Networking Civil Society Organizations in Zimbabwe
Finally, we end in Zimbabwe where Kubatana.net was founded in 2001 to promote greater cooperation and information sharing among civil society organizations and with the general Zimbabwean public. Victor Kaonga spoke with Bev Clark and Amanda Atwood from Kubatana to learn more about how they aggregate information from civil society organizations and shape it into campaigns to change policy. Their website now lists profile pages for more than 230 NGO's, stores an archive of 15,000 documents related to civil society, and claims a mailing list of around 18,000 people. Still, examples of concrete, offline change as a result of the information collected and disseminated on Kubatana remain relatively scarce. We are informed, however, of a recent campaign to encourage Transparency International Zimbabwe to investigate the use of revenue from toll booths which are cropping up on roads and highways around the country.

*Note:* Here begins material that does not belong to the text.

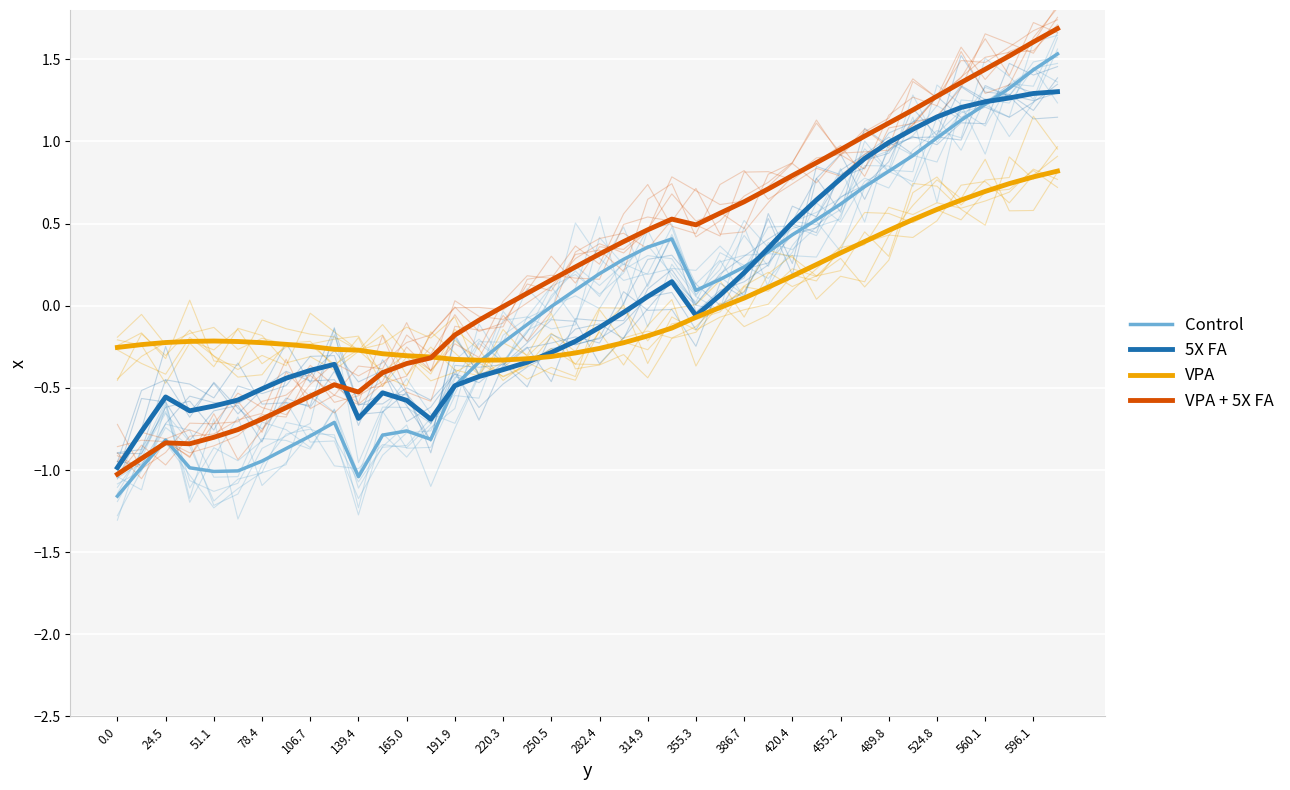

Which series ends up on top after the final intersection of VPA + 5X FA and 5X FA?

VPA + 5X FA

Conclusion: Small Wins, Tough Longterm Projects
Our first round of case studies show us that online platforms like Discuz!, the Chinese software that powers the Jiang-Wai-Jiang community forum, or Twitter in the case of the “#InternetNecesario” campaign, can be used effectively to reverse government policy decisions and stimulate debate about important issues like waste removal and internet access. But both examples also reveal that such campaigns often depend on stirring the inspiration of those who are most likely to be negatively affected by the policy.

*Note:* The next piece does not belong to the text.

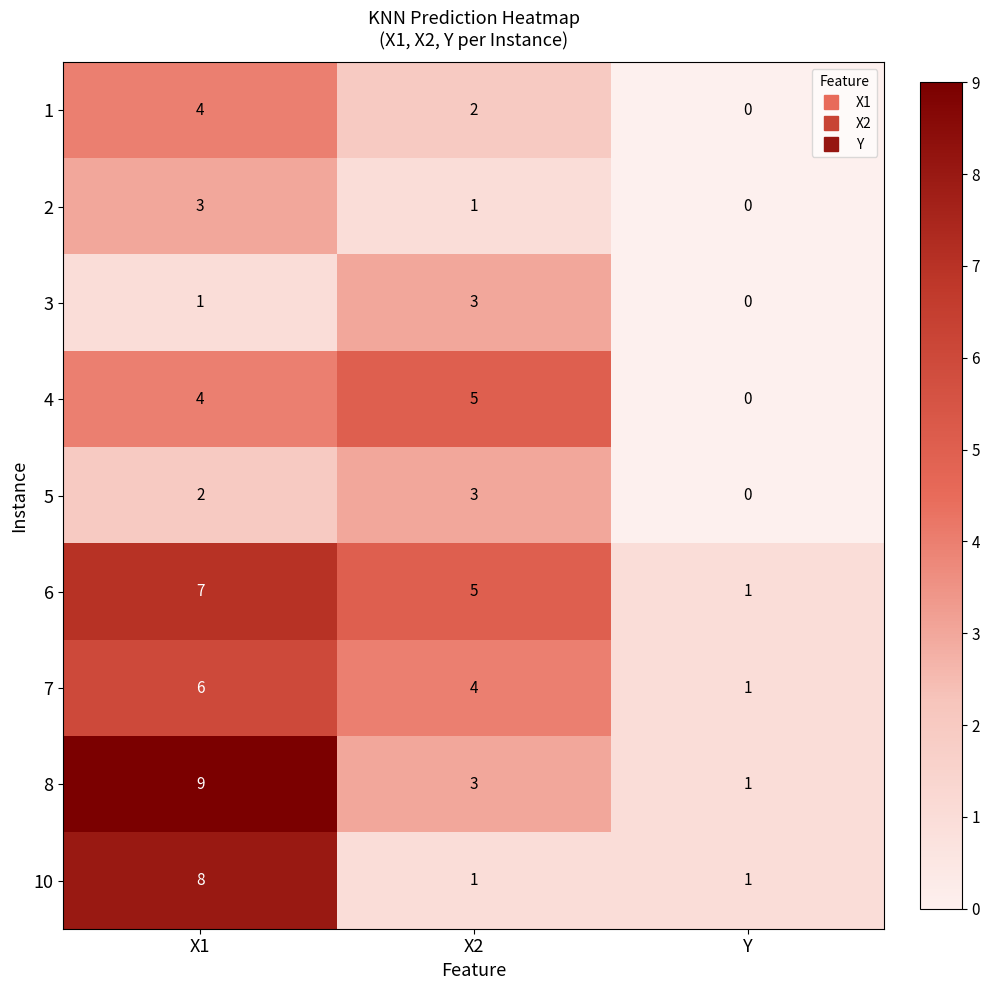

At which category does the chart reach its minimum across all series?

Y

The other five case studies – Adopt a Local Politician, Sithi.org, Map Kibera, MumbaiVotes.com, and Kubatana – reveal the multiple challenges when it comes to building a sustainable community of citizen activists who are willing to regularly publish and disseminate information related to their elected officials and civic issues. Mere internet access is one challenge, as we witnessed with Sithi.org, but basic education about the responsibilities of government and elected officials is another major challenge to the success of projects like Adopt a Local Politician in Brazil.
Two weeks from now we'll be back with another review of case studies from Latin America, Sub-Saharan Africa, Southeast Asia, South Asia, China, and Central & Eastern Europe. You can subscribe to our almost daily podcast of interviews with the leaders of these projects and follow us on Twitter for more updates and links to interesting news stories.
The “adopt a local politician” sounds excitingly transposable in a multitude of societies and developing democracies.
Can’t wait for more!
I am agree with preetam rai that Sithi.org should contact with Cambodian bloggers to spread more awareness about the initiative outside of just the human rights activist community. It can help both to aware human rights.